Scientific classification
- Kingdom: Animalia
- Phylum: Chordata
- Class: Amphibia
- Order: Urodela
- Family: Hynobiidae
- Genus: Hynobius
- Species: H. abuensis
- Binomial name: Hynobius abuensis Matsui, Okawa, Nishikawa & Tominaga, 2019

= Hynobius abuensis =

- Genus: Hynobius
- Species: abuensis
- Authority: Matsui, Okawa, Nishikawa & Tominaga, 2019
- Conservation status: EN

Species of asiatic salamander

Hynobius abuensis, also known as the Abu salamander, is a species of salamander in the family Hynobiidae. It is found in the Shimane and Yamaguchi prefectures of the Chūgoku region in Honshu, Japan. The name "Abu" refers to the region of the Yamaguchi Prefecture in which the species is found.

==Description==
It has an olive-colored posterior, and a lighter underbelly. The underbelly is dotted with silvery-white spots. Like all species in the genus Hynobius, Hynobius abuensis has vomerine teeth, long legs, clawless fingers, and a tail a little shorter than its head and body combined. It is usually around 10 to 12 centimeters from head to tail. It also has lungs, in contrast to its lungless cousins of the genus Onychodactylus.

==Habitat==
Hynobius abuensis is found in temperate forests, near still water bodies such as puddles and marshes. It is mainly found in a small area in southern Japan.

==Breeding==
Hynobius abuensis breeds in still water bodies. Breeding usually occurs from February to March. H. abuensis larvae normally metamorphosize within the year of their birth. However, the larvae sometimes overwinter, and go through metamorphosis the next spring.

__Task details__:
According to the text about the Abu salamander, during which months does it usually breed? Answer from the text about the Abu salamander and nothing else.

__Records provided__:
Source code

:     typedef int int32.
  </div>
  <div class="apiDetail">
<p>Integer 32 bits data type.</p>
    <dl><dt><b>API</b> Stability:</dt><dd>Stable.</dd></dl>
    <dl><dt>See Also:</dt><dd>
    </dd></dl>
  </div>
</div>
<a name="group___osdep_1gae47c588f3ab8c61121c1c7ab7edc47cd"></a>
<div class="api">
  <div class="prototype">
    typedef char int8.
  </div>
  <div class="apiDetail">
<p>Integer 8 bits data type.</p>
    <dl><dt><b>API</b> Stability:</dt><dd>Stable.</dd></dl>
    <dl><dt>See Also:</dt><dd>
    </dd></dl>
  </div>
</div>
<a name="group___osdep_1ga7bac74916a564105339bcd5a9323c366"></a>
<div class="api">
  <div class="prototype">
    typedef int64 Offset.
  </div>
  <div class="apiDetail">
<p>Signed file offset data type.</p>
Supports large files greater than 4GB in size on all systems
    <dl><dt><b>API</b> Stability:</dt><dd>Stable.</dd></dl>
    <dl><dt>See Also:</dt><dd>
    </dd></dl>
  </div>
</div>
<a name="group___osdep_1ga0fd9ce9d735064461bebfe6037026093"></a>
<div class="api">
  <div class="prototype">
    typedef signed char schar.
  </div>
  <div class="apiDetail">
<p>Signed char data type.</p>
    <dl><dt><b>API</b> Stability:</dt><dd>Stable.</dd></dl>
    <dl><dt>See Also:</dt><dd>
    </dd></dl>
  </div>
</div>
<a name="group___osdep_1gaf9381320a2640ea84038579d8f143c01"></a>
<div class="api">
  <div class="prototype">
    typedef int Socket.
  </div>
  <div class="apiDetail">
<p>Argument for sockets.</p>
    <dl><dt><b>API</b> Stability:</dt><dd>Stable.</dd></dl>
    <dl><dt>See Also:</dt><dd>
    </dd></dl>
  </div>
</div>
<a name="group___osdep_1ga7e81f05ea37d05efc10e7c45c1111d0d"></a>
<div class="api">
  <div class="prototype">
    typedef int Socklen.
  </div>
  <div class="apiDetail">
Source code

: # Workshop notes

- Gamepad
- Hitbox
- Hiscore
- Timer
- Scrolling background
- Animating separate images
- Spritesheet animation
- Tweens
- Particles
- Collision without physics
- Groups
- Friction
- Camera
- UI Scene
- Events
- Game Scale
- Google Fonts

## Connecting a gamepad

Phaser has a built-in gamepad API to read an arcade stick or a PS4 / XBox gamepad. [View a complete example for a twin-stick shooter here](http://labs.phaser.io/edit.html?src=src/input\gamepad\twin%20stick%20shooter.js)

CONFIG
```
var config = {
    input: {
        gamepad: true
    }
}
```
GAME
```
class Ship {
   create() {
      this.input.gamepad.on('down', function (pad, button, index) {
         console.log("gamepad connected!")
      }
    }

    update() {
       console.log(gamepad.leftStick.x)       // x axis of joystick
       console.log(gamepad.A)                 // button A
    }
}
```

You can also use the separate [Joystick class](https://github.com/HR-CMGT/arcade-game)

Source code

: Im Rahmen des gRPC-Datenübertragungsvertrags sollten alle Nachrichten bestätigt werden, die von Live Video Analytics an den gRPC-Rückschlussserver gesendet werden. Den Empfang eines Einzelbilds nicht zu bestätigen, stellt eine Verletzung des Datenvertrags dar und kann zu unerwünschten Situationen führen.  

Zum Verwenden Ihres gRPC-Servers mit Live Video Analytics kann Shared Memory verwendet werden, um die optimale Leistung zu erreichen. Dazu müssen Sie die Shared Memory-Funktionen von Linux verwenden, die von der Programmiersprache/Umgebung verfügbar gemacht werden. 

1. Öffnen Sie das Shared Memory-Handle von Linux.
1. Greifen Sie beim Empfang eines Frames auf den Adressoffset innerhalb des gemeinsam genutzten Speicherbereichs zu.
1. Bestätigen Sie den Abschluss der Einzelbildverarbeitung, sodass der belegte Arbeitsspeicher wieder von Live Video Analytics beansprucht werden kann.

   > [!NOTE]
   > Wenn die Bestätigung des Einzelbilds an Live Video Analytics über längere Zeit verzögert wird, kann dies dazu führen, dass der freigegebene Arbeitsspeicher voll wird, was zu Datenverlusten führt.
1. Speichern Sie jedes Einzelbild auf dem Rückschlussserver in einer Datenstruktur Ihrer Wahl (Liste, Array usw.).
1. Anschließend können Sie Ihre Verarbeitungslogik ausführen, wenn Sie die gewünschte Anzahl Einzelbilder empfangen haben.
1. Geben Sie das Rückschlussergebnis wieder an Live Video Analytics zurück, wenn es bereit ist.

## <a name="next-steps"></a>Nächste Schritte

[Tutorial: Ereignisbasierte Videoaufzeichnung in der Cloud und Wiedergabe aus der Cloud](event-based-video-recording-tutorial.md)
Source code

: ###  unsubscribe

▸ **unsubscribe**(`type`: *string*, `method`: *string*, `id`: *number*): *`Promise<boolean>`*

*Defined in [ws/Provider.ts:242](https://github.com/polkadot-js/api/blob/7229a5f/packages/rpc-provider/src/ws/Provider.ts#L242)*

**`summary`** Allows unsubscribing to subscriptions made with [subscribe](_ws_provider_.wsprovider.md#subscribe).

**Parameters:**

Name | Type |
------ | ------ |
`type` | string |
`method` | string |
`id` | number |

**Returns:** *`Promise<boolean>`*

__The answer__:
From February to March.